* **PASSAGE SHOWN**
An ideal way to learn to transcribe/ compose/ play a violin would be to whistle a melody and have it appear on the fingerboard as you whistle. I have a peice of software that does an excellent job of visualising the pitch of my whistling on screen as a thin coloured line (overtone analyzer), all I needed is a way of getting that information off the screen and into a picaxe to tell the appropriate LEDs to light up, in real time.

So as I whistle a note, that note's LED's light up on the fingerboard; I could then play the notes, thereby getting used to the notes locations, and at the same time learning/composing music in a very flexible, intuitive way. Basically if I can whistle it, I can play it.

I've tried using 'Processing' to write a programn to do that, but it's unbelievably slow at it (I need it to report the Y position of the trace maybe 20 - 50 times a second, it prefers 6 - 12 times a minute;) I dont think its ever going to be fast enough, so I thought maybe I could attach an array of LDRs onto the screen and read the trace that way. I need 53 notes, on my screen each note is 5mm apart, so 53 5mm LDR's suitably arranged should do it.

* **SUPPLIED RECORDS**
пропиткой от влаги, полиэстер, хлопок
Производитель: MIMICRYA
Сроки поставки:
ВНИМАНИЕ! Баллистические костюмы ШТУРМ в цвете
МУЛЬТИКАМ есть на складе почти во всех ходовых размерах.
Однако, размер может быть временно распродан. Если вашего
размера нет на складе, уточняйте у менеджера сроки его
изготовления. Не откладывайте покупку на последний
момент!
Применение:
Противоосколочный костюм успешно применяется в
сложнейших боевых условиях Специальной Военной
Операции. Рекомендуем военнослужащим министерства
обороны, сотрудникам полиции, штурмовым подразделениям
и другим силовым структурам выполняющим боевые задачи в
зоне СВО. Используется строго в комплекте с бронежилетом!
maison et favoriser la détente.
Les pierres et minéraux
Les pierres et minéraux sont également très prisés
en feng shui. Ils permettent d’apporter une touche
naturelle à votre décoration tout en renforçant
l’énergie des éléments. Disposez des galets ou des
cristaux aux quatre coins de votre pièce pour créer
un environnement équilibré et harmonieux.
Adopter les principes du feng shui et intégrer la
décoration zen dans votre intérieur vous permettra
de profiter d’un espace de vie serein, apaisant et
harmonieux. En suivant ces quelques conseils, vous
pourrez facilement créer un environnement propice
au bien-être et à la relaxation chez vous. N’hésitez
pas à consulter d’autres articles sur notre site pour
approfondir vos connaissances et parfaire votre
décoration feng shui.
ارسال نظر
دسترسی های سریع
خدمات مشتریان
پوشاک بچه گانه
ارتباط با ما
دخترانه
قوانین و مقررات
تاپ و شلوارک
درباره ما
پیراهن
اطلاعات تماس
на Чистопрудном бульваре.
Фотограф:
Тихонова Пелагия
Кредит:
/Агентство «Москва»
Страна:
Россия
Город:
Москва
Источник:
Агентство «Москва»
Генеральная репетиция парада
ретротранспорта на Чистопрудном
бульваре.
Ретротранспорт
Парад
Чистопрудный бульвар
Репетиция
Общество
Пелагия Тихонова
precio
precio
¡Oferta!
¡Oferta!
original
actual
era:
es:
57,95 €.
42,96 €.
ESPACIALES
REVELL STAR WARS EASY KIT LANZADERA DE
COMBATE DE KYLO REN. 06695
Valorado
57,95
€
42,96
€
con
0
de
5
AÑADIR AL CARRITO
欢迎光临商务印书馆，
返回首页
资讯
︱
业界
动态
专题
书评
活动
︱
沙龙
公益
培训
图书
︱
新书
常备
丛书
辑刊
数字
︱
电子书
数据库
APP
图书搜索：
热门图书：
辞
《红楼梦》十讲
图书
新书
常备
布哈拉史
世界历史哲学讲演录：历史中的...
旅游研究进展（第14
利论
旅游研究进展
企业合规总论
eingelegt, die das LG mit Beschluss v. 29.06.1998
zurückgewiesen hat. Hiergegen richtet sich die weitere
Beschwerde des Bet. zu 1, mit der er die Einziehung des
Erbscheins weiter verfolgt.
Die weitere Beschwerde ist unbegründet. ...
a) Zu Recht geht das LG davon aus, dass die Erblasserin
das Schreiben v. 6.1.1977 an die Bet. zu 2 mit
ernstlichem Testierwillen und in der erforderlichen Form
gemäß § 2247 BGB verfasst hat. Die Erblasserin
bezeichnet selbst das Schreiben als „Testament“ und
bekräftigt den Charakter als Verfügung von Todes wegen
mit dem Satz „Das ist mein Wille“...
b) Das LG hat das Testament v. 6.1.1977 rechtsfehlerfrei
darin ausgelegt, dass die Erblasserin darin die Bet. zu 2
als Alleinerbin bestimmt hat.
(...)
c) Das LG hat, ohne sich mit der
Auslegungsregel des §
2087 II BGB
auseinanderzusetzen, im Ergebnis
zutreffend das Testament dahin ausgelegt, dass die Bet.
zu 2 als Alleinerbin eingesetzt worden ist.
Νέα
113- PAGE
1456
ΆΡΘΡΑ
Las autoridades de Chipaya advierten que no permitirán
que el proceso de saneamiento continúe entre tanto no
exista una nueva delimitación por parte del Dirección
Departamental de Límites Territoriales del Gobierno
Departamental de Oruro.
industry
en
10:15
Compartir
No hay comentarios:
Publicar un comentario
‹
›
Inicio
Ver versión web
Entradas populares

* **WORK REQUEST A**
Summarize the post about whistling notes onto a violin fingerboard in two sentences.
* **WORK REQUEST B**
Render the stretch of the records from their start through the line containing "и другим силовым" as a JSON list of strings, one string per line, with blank lines omitted.
The text and the records are unrelated to each other.

* **ANSWER SPACE A**
The writer wants whistled notes to light LEDs on a violin fingerboard in real time, taking the pitch that overtone analyzer software draws as a line on screen and using a picaxe to light the matching LEDs, so the notes can be played, their locations learned, and music composed by whistling. Because a program written in Processing proved unbelievably slow, the writer thinks of reading the on-screen trace with 53 LDRs arranged on the screen, since each of the 53 notes needed is 5mm apart.

* **ANSWER SPACE B**
[
  "пропиткой от влаги, полиэстер, хлопок",
  "Производитель: MIMICRYA",
  "Сроки поставки:",
  "ВНИМАНИЕ! Баллистические костюмы ШТУРМ в цвете",
  "МУЛЬТИКАМ есть на складе почти во всех ходовых размерах.",
  "Однако, размер может быть временно распродан. Если вашего",
  "размера нет на складе, уточняйте у менеджера сроки его",
  "изготовления. Не откладывайте покупку на последний",
  "момент!",
  "Применение:",
  "Противоосколочный костюм успешно применяется в",
  "сложнейших боевых условиях Специальной Военной",
  "Операции. Рекомендуем военнослужащим министерства",
  "обороны, сотрудникам полиции, штурмовым подразделениям",
  "и другим силовым структурам выполняющим боевые задачи в"
]